Vasoactive Intestinal Peptide (VIP)

Overview

Vasoactive intestinal peptide (VIP) is a 28-amino-acid neuropeptide first isolated from porcine small intestine by Sami Said and Viktor Mutt in 1970. Its initial identification was based on its potent vasodilatory activity — the property that gave the peptide its name — but subsequent decades of research have revealed VIP to be one of the most functionally versatile neuropeptides in mammalian biology, with significant roles in the gastrointestinal, cardiovascular, immune, respiratory, reproductive, and central nervous systems.

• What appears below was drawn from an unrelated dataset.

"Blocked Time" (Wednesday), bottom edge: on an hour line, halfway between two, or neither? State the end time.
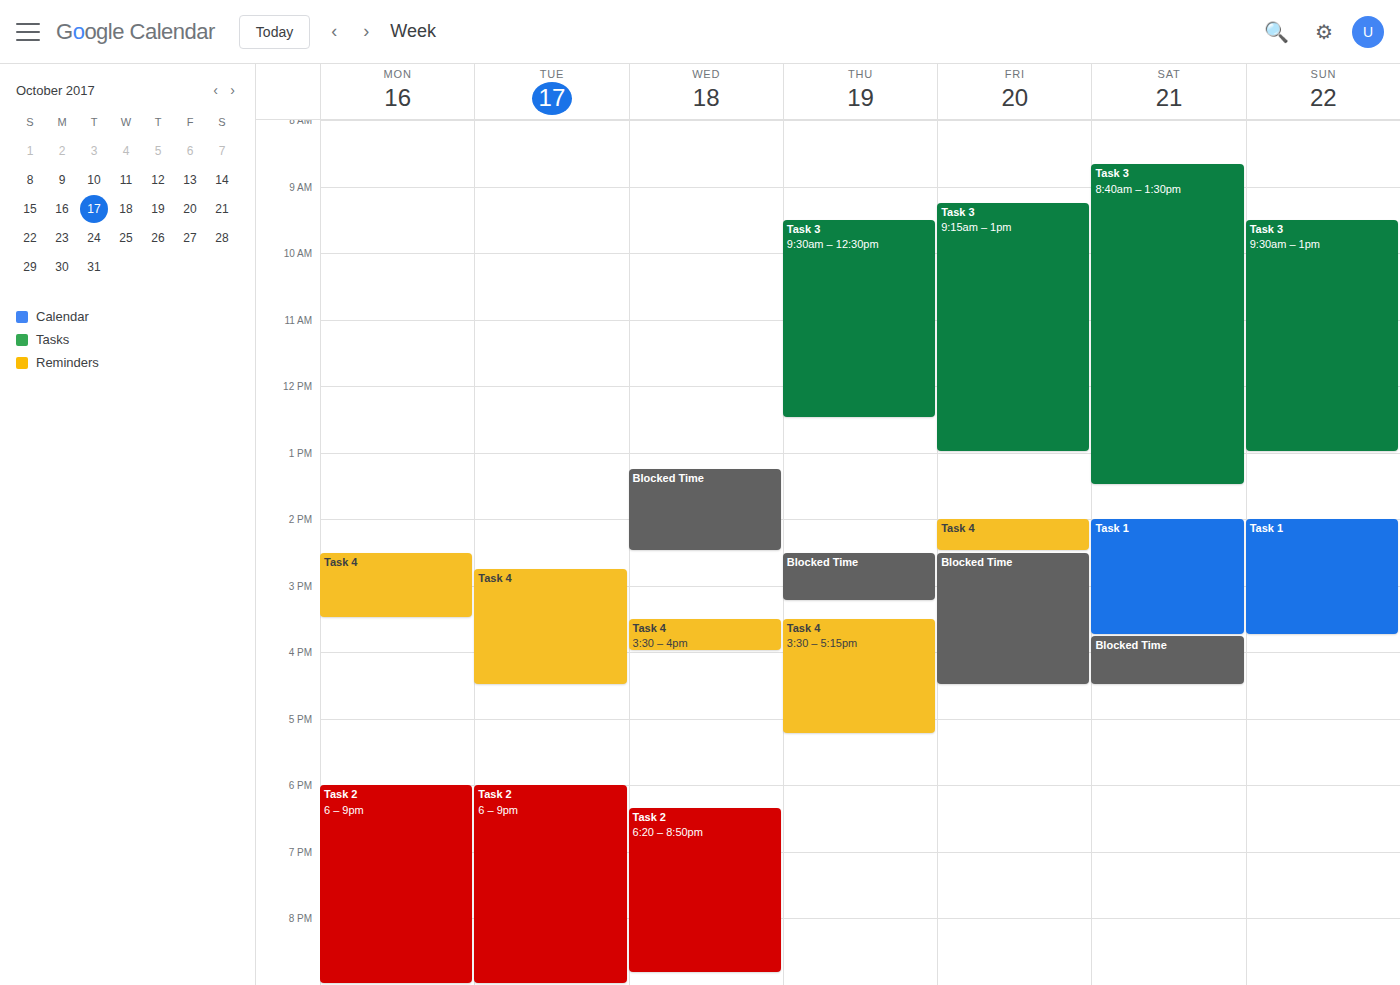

VIP belongs to the secretin-glucagon superfamily of peptides, which includes pituitary adenylate cyclase-activating polypeptide (PACAP), secretin, glucagon, growth hormone-releasing hormone (GHRH), and glucose-dependent insulinotropic polypeptide (GIP). These peptides share structural homology and act through related G-protein-coupled receptors of the class B (secretin) receptor family. VIP and PACAP are the closest relatives within this superfamily, sharing 68% sequence identity and overlapping receptor pharmacology.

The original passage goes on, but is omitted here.